Approach B evaluation¶

Software prefetch 2 iterations ahead is standard technique for gather-heavy kernels where the index stream is known 2 iterations before the gather executes. Distance of 2 × 16 = 32 elements covers approximately 300 instructions of arithmetic between the prefetch hint and the gather — comfortably within the L2 miss latency (100–250 cycles on Zen 4 / Skylake-X).

The implementation prefetches into T1 (L2) not T0 (L1) because:

The 48 cache lines (3 bands × 16 elements) per iteration will immediately be evicted from L1 by the dense band-buffer loads that follow.
L2 residence is sufficient to eliminate the L3/DRAM stall.

Benchmark results (BBB 1080p, 302 frames, release build)¶

Build	Run 1	Run 2	Run 3	Run 4	Run 5	Run 6	Run 7	Run 8	Mean
Baseline (master)	9364	8670	9651	9084	10520	9593	9920	10022	9603 ms
Patched (ADR-0502)	8747	8677	9714	9540	8974	9768	8876	8100	9049 ms

Improvement: 554 ms / 9603 ms = −5.8 % wall time.

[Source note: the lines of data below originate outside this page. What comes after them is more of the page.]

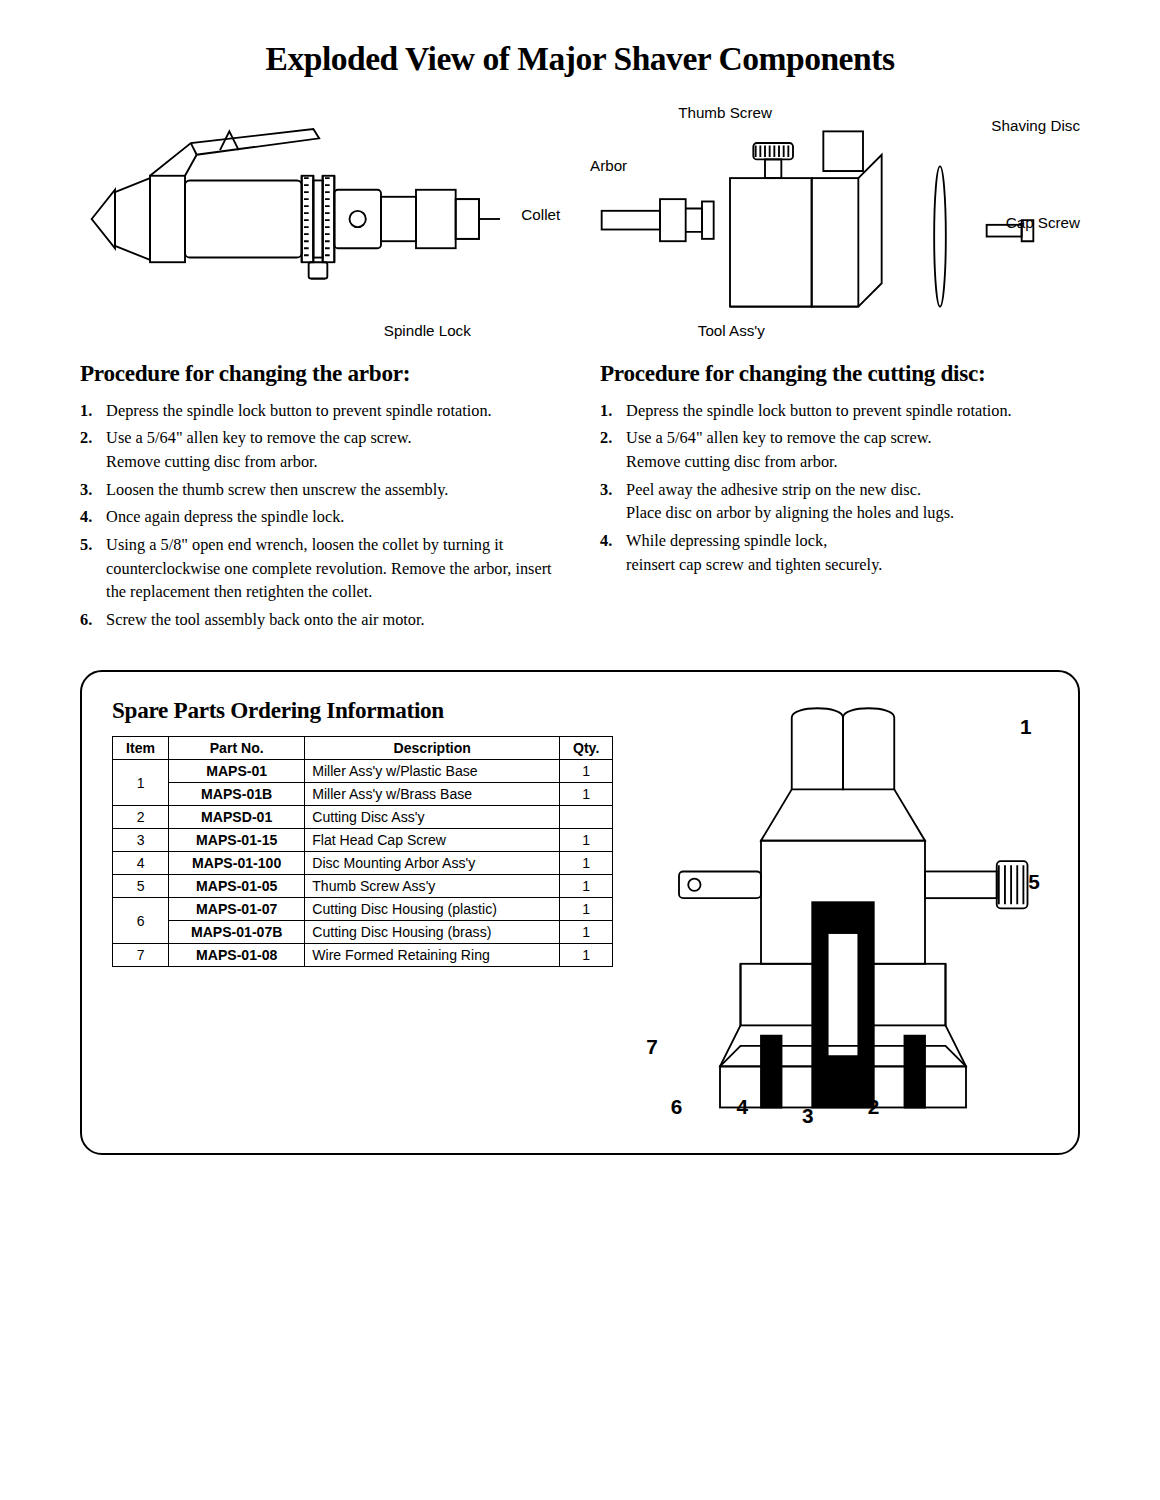Exploded View of Major Shaver Components
Collet Spindle Lock
Thumb Screw Arbor Shaving Disc Cap Screw Tool Ass'y
Procedure for changing the arbor:
Depress the spindle lock button to prevent spindle rotation.
Use a 5/64" allen key to remove the cap screw.
Remove cutting disc from arbor.
Loosen the thumb screw then unscrew the assembly.
Once again depress the spindle lock.
Using a 5/8" open end wrench, loosen the collet by turning it counterclockwise one complete revolution. Remove the arbor, insert the replacement then retighten the collet.
Screw the tool assembly back onto the air motor.
Procedure for changing the cutting disc:
Depress the spindle lock button to prevent spindle rotation.
Use a 5/64" allen key to remove the cap screw.
Remove cutting disc from arbor.
Peel away the adhesive strip on the new disc.
Place disc on arbor by aligning the holes and lugs.
While depressing spindle lock,
reinsert cap screw and tighten securely.
Spare Parts Ordering Information
| Item | Part No. | Description | Qty. |
| --- | --- | --- | --- |
| 1 | MAPS-01 | Miller Ass'y w/Plastic Base | 1 |
| MAPS-01B | Miller Ass'y w/Brass Base | 1 |
| 2 | MAPSD-01 | Cutting Disc Ass'y | |
| 3 | MAPS-01-15 | Flat Head Cap Screw | 1 |
| 4 | MAPS-01-100 | Disc Mounting Arbor Ass'y | 1 |
| 5 | MAPS-01-05 | Thumb Screw Ass'y | 1 |
| 6 | MAPS-01-07 | Cutting Disc Housing (plastic) | 1 |
| MAPS-01-07B | Cutting Disc Housing (brass) | 1 |
| 7 | MAPS-01-08 | Wire Formed Retaining Ring | 1 |
1 5 7 6 4 3 2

Bit-exactness verification¶

diff of all frame metrics across 302 frames × 15 metrics = 4 530 metric-frame pairs: max absolute difference = 0. The change is a pure memory-access-strategy change; no arithmetic path is altered.

Conclusion¶

Approach B (software prefetch, T1) is viable, ships a measured 5.8 % wall-time improvement, and preserves bit-exactness. Implemented as ADR-0502.